In my earlier post one said eigenvalues of a self adjoint operator must be real, here I tried like say $\lambda$ be an eigenvalue for $T$ then $T(x)=\lambda x$ but then $(x_1,x_2/2,x_3/3,\dotsc)=\lambda(x_1,x_2,x_3,\dotsc)$, I am lost here,
On
Hint: If $$\langle Tx, y \rangle = x_1 \overline{y_1} + \dfrac{x_2}{2} \overline{y_2} + \dfrac{x_3}{3} \overline{y_3} + \ldots = x_1 \overline{z_1} + x_2 \overline{z_2} + x_3 \overline{z_3} + \ldots = \langle x, z \rangle$$ for all $(x_1, x_2, x_3, \ldots) \in l_2$ then $z_1 = y_1$, $z_2 = \dfrac{y_2}{2}$, $z_3 = \dfrac{y_3}{3}$, $\ldots$.

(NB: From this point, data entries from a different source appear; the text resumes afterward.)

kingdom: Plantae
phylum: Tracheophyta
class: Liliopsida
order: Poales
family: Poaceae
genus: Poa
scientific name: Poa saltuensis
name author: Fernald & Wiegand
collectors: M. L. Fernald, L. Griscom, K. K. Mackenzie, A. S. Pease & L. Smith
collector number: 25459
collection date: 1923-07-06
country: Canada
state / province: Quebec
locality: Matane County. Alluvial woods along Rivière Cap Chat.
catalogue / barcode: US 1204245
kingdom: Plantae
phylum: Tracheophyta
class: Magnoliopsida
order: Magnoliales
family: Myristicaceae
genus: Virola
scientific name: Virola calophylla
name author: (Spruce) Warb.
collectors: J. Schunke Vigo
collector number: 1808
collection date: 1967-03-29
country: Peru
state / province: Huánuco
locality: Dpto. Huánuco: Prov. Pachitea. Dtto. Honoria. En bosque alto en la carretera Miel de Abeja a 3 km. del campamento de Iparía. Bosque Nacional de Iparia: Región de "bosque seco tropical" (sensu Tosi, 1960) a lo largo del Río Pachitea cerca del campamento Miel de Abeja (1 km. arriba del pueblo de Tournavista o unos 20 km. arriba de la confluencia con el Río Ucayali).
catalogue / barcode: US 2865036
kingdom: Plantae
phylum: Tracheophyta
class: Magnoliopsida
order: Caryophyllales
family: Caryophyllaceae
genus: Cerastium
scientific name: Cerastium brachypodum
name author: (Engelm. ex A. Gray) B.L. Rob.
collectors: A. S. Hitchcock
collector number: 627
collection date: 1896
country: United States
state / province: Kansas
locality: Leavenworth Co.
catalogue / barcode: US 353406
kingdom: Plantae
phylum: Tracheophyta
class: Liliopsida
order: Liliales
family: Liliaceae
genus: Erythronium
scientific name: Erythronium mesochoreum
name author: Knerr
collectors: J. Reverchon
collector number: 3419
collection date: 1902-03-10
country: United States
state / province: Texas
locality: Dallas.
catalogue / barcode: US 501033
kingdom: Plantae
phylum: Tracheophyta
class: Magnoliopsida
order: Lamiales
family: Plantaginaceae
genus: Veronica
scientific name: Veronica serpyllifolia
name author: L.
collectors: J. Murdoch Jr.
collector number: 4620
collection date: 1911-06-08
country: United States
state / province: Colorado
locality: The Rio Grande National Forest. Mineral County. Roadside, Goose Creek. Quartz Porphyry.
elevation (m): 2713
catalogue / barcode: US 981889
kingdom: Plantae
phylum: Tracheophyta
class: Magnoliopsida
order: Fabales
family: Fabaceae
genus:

First you should make sure that this is a well-defined operator, i.e. it maps $\ell^{2}$ to $\ell^{2}$. This is easy.
This is clearly not unitary as you can find by considering $||(0,1,0,0...)|| \neq ||(0,1/2,0,0...)||$.
An operator is self-adjoint iff $\langle Tx,y \rangle = \langle x,Ty\rangle$ for all $x,y \in \ell^{2}$.
Now let $x,y \in \ell^{2}$. Then
$$ \langle Tx,y \rangle = \sum\limits_{n=1}^{\infty}\frac{x_{n}}{n}\overline{y_{n}} = \sum\limits_{n=1}^{\infty}x_{n}\overline{\frac{y_{n}}{n}} = \langle x,Ty\rangle$$
which means that $T$ is self-adjoint.
Note that eigenvalues being real is a necessary condition for an operator to be self-adjoint but not sufficient. So even if you show that all the eigenvalues are real, you cannot claim that the operator is self-adjoint.